A Welsh health authority has launched a recovery plan to tackle a £20m deficit in funding for the local health service.

The Dyfed Powys HA plan, Effective Care and Healthy People - developing the strategic direction 1998-2002, identifies savings of just over£2m among its five home trusts in 1998-99 and£9.5m over five years. But it acknowledges this will leave a 'substantial gap' of£8.9m a year in 2002.

'This is a good first step, but more work needs to be done, ' said HA chief executive Peter Stansbie, who used the launch to point out that an extra£4.5m a year would wipe out the deficit within five years.

Dyfed Powys HA was criticised last year when it put another version of Effective Care and Healthy People out to public consultation in the face of an£11m deficit.

Unison called it a 'farce' for suggesting trusts should consider closing eight out of 19 community hospitals, but not saying where.

Wales Unison head of health Dave Galligan said: 'This new plan is more subtle in that it moves away from an all out attack on community hospitals, but the threat is still there.
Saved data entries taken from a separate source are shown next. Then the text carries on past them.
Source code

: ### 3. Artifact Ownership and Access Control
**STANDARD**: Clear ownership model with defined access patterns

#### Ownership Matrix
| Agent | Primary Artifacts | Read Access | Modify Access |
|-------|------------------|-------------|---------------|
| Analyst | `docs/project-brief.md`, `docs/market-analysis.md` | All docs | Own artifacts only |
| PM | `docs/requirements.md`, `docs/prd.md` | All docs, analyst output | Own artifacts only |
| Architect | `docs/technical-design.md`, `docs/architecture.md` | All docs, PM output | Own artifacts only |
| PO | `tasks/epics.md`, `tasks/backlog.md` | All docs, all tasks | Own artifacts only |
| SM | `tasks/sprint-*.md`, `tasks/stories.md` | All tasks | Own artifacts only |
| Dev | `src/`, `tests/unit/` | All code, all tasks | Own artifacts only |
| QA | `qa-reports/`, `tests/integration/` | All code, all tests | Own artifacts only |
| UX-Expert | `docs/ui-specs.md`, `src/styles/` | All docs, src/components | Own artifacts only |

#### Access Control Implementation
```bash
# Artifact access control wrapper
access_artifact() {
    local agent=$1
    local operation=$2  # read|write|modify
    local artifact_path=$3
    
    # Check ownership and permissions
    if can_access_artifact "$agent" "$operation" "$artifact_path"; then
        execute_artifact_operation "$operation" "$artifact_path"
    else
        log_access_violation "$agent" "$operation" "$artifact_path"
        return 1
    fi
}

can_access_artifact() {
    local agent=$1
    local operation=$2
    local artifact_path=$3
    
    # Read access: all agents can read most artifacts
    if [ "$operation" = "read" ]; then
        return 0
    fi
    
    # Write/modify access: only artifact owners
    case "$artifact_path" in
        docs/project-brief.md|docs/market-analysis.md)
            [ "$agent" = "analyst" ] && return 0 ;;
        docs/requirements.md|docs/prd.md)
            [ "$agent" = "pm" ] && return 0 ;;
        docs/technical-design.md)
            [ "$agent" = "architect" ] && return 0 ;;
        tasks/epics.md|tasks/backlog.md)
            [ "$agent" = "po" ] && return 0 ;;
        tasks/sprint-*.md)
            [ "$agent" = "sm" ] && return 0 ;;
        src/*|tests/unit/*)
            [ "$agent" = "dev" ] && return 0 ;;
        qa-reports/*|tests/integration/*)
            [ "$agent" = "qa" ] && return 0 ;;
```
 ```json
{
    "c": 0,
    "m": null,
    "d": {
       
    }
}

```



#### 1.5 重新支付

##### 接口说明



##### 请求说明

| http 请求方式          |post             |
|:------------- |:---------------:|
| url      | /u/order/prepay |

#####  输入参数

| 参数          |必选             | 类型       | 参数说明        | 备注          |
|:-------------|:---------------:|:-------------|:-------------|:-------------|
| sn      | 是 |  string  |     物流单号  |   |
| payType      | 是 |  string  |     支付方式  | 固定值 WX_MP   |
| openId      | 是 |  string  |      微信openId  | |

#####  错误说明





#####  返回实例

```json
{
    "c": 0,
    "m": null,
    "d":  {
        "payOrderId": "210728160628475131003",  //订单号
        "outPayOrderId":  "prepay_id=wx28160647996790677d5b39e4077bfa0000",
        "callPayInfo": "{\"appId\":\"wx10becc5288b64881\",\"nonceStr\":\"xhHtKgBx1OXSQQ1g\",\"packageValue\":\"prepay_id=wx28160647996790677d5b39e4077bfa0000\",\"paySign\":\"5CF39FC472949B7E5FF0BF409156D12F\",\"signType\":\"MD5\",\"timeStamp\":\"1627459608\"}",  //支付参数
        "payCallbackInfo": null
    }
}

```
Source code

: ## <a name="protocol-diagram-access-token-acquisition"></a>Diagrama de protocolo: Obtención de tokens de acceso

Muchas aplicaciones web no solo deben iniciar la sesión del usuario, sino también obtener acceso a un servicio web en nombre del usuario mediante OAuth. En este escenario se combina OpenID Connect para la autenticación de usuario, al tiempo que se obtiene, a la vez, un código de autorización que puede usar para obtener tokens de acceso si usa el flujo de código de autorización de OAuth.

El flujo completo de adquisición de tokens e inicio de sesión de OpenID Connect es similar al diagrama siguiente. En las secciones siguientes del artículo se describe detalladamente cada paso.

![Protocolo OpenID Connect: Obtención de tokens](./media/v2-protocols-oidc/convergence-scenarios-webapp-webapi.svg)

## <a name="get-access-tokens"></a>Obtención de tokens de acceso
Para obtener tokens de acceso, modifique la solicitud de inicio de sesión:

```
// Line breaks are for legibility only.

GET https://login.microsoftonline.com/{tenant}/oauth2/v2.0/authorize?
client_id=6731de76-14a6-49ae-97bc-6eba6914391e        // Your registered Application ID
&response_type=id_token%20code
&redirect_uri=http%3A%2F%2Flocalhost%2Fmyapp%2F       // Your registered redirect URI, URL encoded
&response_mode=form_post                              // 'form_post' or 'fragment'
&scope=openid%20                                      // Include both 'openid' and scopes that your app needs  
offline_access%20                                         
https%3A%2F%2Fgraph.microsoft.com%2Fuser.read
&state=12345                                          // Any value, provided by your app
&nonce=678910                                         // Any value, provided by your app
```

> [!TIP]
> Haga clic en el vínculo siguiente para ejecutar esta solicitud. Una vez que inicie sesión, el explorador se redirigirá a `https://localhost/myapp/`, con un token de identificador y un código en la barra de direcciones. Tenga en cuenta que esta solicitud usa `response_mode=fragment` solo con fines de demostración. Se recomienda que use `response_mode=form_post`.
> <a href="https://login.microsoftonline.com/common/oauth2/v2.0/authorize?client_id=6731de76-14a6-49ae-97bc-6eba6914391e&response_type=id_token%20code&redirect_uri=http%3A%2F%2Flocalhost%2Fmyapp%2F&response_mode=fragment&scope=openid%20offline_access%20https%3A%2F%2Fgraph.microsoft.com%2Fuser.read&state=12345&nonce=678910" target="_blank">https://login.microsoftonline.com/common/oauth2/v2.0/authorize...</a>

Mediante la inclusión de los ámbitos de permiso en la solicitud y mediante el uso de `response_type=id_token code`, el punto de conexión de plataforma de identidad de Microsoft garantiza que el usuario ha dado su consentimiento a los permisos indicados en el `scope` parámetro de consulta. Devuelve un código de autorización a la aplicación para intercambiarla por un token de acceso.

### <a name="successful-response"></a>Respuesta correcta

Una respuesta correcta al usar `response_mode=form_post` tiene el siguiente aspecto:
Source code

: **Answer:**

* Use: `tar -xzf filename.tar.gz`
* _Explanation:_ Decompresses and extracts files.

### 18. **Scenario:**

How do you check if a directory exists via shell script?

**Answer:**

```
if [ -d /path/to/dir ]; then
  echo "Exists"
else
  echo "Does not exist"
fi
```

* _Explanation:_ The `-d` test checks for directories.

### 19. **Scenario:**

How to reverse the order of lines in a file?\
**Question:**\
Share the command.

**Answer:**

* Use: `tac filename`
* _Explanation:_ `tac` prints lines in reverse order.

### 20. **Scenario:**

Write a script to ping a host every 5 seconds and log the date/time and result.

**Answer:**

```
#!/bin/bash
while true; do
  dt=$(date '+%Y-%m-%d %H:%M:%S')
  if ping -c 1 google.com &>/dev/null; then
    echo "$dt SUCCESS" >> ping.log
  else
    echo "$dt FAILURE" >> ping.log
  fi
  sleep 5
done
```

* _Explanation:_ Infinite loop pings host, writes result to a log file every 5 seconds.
'The savings identified in this document are minimal and there will have to be major service reconfiguration to make up the bulk of the money - unless the new Welsh Assembly decides to take a different view on more cash.'

Llanelli-Dinefwr community health council chief officer Martin Morris said:

'This document says the situation is much worse than a year ago, but nobody is taking responsibility for it. It seems they are going to wait for the local health groups to kick in and leave the difficult decisions to them.'

But Chris Lines, spokesperson for Powys Health Care trust, which will 'review' its community hospitals this year, said the process would be 'objective'.